The purpose of a Coroner’s Inquest is to examine four questions where there has been an unexplained or unnatural death.  Namely, who was the deceased, when where and how did they die.  Although the Coroner’s Court is a Court of inquiry and not blame, it is important that care providers understand the potential consequences of the inquest conclusion, particularly if this conclusion includes reference to the death having been contributed to by neglect.

A finding of neglect has serious repercussions in terms of reputational damage as well as potential criminal and/or civil proceedings with additional financial implications.  A recent Inquest highlights the steps care providers should take to avoid this outcome.

The Inquest

The Inquest considered the death of James Pollard, a 36 year old man who had been detained under section 3 of the Mental Health Act in a medium-secure psychiatric unit.

On 28 April 2013 he was found by staff in his en-suite bathroom with the electric cable of a CD player around his neck.  He was taken to hospital and died on 1 May 2013.

There were a number of warning signs which staff should have taken into account:

  • he was known to conceal symptoms from staff and act without warning
  • he had already tried to strangle himself twice since his admission to the unit in February 2013 and was on a 10 minute observation level whist in his bedroom
  • his care plan specified he was only allowed access to a CD player and cable during the day and was not allowed it if he presented as unsettled or voiced thoughts of self-harm
  • on 26 and 27 April his parents reported that he was exhibiting signs of paranoia similar to before a previous suicide attempt and
  • on 28 April his medical notes recorded that he reported feeling paranoid, having “racing thoughts” and sleeping badly.

Despite these warning signs, his care plan was not changed and he was allowed access to the CD player and cable.

The Inquest into his death held on 17 – 19 March 2014 found that he “took his own life, while the balance of his mind was disturbed, which was contributed to by neglect”.

A finding of “neglect” in an Inquest is rarely used and considered to be very serious given that the purpose of Inquests is a fact finding exercise and is not to establish blame.

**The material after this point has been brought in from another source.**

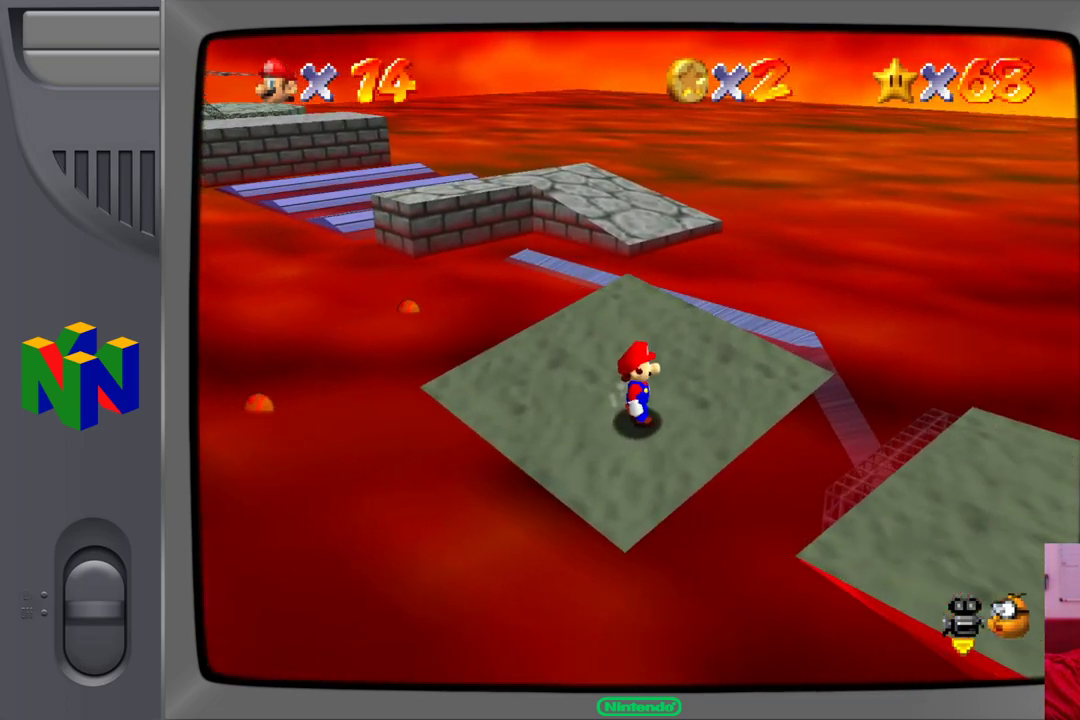
{"buttons": [], "left_stick": "left", "events": [[133, "left_stick", "up-left"], [367, "left_stick", "center"], [500, "left_stick", "left"]]}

The test for neglect is that, on the balance of probabilities, the following points can be established:

  1. the deceased was in a dependent position where he could not provide for himself and
  2. there was a gross failure, that is one which was substantial and not trivial, to provide basic medical attention and
  3. the gross failure led to or contributed to the death.

There is no definition of what constitutes a “gross failure” but case law has established that it can include errors of judgment as well as direct acts or omissions.

Implications for providers

This case raises a number of important considerations for providers, the main of which are set out below:

  • information/warnings given by relatives must be taken into account and given the necessary weight
  • the provisions of a care plan must be adhered to
  • consideration must be given as to whether more should be done to assess and manage risks
  • observation level policies should be reviewed and
  • anchor points should be reviewed on an ongoing basis.

What to do next?

A finding of neglect has serious repercussions in itself in terms of reputational damage and may be followed by criminal and/or civil proceedings with additional financial implications.

A neglect finding often indicates systemic failings and a case such as this is a timely reminder of the importance of reviewing policies and procedures in relation to risk assessment and management, observations, communications with relatives and adherence to care plans.  It also highlights the need to ensure that staff receive regular training and supervision and this training is followed.